Tropical BF Theory and Tropical Limits of TQFTs
Emil Albrychiewicz, Andrés Franco Valiente
TL;DR
This work introduces a tropical (anisotropic) limit of topological field theories via Maslov dequantization, yielding foliated geometries and foliation-preserving gauge symmetry. The authors construct the 2D tropical BF theory ($TBF$) by scaling $A_r\to A_r$, $A_\theta\to\hbar A_\theta$, $B\to B/\hbar$ and inserting an auxiliary field $T$, obtaining a finite-dimensional moduli space of tropicalized flat connections with transverse flatness $\partial_r A_\theta+[A_r,A_\theta]=0$ and projectability $\partial_\theta A_r=0$. They show that $\dim\mathcal{M}(\Sigma_g,G)=(g-1)\operatorname{rank}(\mathfrak{g})$ for genus $g\ge2$ by gluing sleeves of $\mathbb{TP}^1$ and refine Atiyah–Segal axioms to this foliated setting, with explicit checks for $SU(N)$ and abelian $U(1)$. The paper then extends the tropicalization to 2D Tropological Yang–Mills, higher-dimensional $TBF$ theories, and Tropical Chern–Simons, including boundary phenomena yielding a tropical WZW sector and discussing connections to JT gravity and anisotropic conformal field theories.

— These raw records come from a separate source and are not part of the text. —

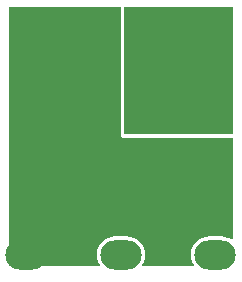
<source format=gbl>
G04*
G04 #@! TF.GenerationSoftware,Altium Limited,Altium Designer,19.1.8 (144)*
G04*
G04 Layer_Physical_Order=2*
G04 Layer_Color=16711680*
%FSLAX25Y25*%
%MOIN*%
G70*
G01*
G75*
G04:AMPARAMS|DCode=34|XSize=98.43mil|YSize=137.8mil|CornerRadius=49.21mil|HoleSize=0mil|Usage=FLASHONLY|Rotation=90.000|XOffset=0mil|YOffset=0mil|HoleType=Round|Shape=RoundedRectangle|*
%AMROUNDEDRECTD34*
21,1,0.09843,0.03937,0,0,90.0*
21,1,0.00000,0.13780,0,0,90.0*
1,1,0.09843,0.01968,0.00000*
1,1,0.09843,0.01968,0.00000*
1,1,0.09843,-0.01968,0.00000*
1,1,0.09843,-0.01968,0.00000*
%
%ADD34ROUNDEDRECTD34*%
%ADD35C,0.02756*%
G36*
X78706Y48031D02*
X42520D01*
Y90517D01*
X78706Y90517D01*
Y48031D01*
D02*
G37*
G36*
X41296D02*
X41389Y47563D01*
X41655Y47166D01*
X42052Y46901D01*
X42520Y46808D01*
X78706D01*
Y13174D01*
X78254Y12960D01*
X78220Y12988D01*
X77157Y13557D01*
X76003Y13907D01*
X74803Y14025D01*
X70866D01*
X69666Y13907D01*
X68512Y13557D01*
X67449Y12988D01*
X66517Y12223D01*
X65752Y11291D01*
X65184Y10228D01*
X64833Y9074D01*
X64715Y7874D01*
X64833Y6674D01*
X65184Y5520D01*
X65752Y4457D01*
X65780Y4423D01*
X65566Y3971D01*
X48607D01*
X48394Y4423D01*
X48421Y4457D01*
X48990Y5520D01*
X49340Y6674D01*
X49458Y7874D01*
X49340Y9074D01*
X48990Y10228D01*
X48421Y11291D01*
X47656Y12223D01*
X46724Y12988D01*
X45661Y13557D01*
X44507Y13907D01*
X43307Y14025D01*
X39370D01*
X38170Y13907D01*
X37016Y13557D01*
X35953Y12988D01*
X35021Y12223D01*
X34256Y11291D01*
X33687Y10228D01*
X33337Y9074D01*
X33219Y7874D01*
X33337Y6674D01*
X33687Y5520D01*
X34256Y4457D01*
X34284Y4423D01*
X34070Y3971D01*
X3971D01*
Y90517D01*
X41296Y90517D01*
Y48031D01*
D02*
G37*
D34*
X9843Y7874D02*
D03*
X72835D02*
D03*
X41339D02*
D03*
D35*
X36673Y41929D02*
D03*
X36654Y36811D02*
D03*
X41180D02*
D03*
X25599Y71260D02*
D03*
X19689D02*
D03*
X25599Y77165D02*
D03*
X13780D02*
D03*
X19689D02*
D03*
X13780Y71260D02*
D03*
X19689Y65354D02*
D03*
X13780D02*
D03*
X25599D02*
D03*
X68512Y65748D02*
D03*
X56693D02*
D03*
X62603D02*
D03*
X56693Y71653D02*
D03*
X62603Y77559D02*
D03*
X56693D02*
D03*
X68512D02*
D03*
X62603Y71653D02*
D03*
X68512D02*
D03*
X41180Y41929D02*
D03*
X45661D02*
D03*
Y36811D02*
D03*
M02*

</source>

This framework provides a tractable, spacetime-foliated approach to anisotropic topological phases and motivates future work on higher-dimensional tropicalizations and potential links to fracton-like physics.
Abstract
We study anisotropic scaling limits of topological field theories using tropical geometry. The resulting topological field theories are characterized by foliated geometries and are invariant under foliation-preserving gauge transformations. We demonstrate the tropicalization for the 2D BF theory and generalize the prescription to topological Yang-Mills and Chern-Simons theories. We call the tropical limit of the BF theory, the \textit{TBF} theory, which is an anisotropic generalization of the BF theory with an additional adjoint-valued field $T$ that enforces a projectability condition onto the leaves of the foliation. The TBF theory localizes onto the moduli space of tropicalized flat connections $\mathcal{M}(Σ_g,G)$ on a foliated Riemann surface $Σ_g$ of genus $g$. The tropical connections exhibit anisotropic behavior; their holonomy is sensitive only to the leaves of the foliation. We analyze this moduli space two distinct ways, Firstly, they are classified by leaf-wise holonomy whose dimension can be explicitly calculated for the case of tropical projective space $\mathbb{TP}^1$ by the moduli space isomorphism $\mathcal{M}\left(\mathbb{TP} ^1, G\right) \cong \operatorname{Hom}(\mathbb{Z}, G) / G$. The second way is through Kodaira-Spencer theory which gives a twisted cohomology argument to argue that $\operatorname{dim} \mathcal{M}\left(\mathbb{T} P^1, G\right)=\operatorname{rank}(\mathfrak{g})$ and we demonstrate their equivalence for the case of SU$(N)$. We show that we can glue together several $\mathbb{TP}^1$ to obtain $\operatorname{dim} \mathcal{M}\left(Σ_g, G\right)=(g-1)\operatorname{rank}(\mathfrak{g})$ for $g \geq 2$ which is precisely $\frac{1}{2}$ of the usual result through an application of a foliated refinement of the Atiyah-Segal axioms. We leave several open questions such as potential connections to JT gravity and anisotropic conformal field theory.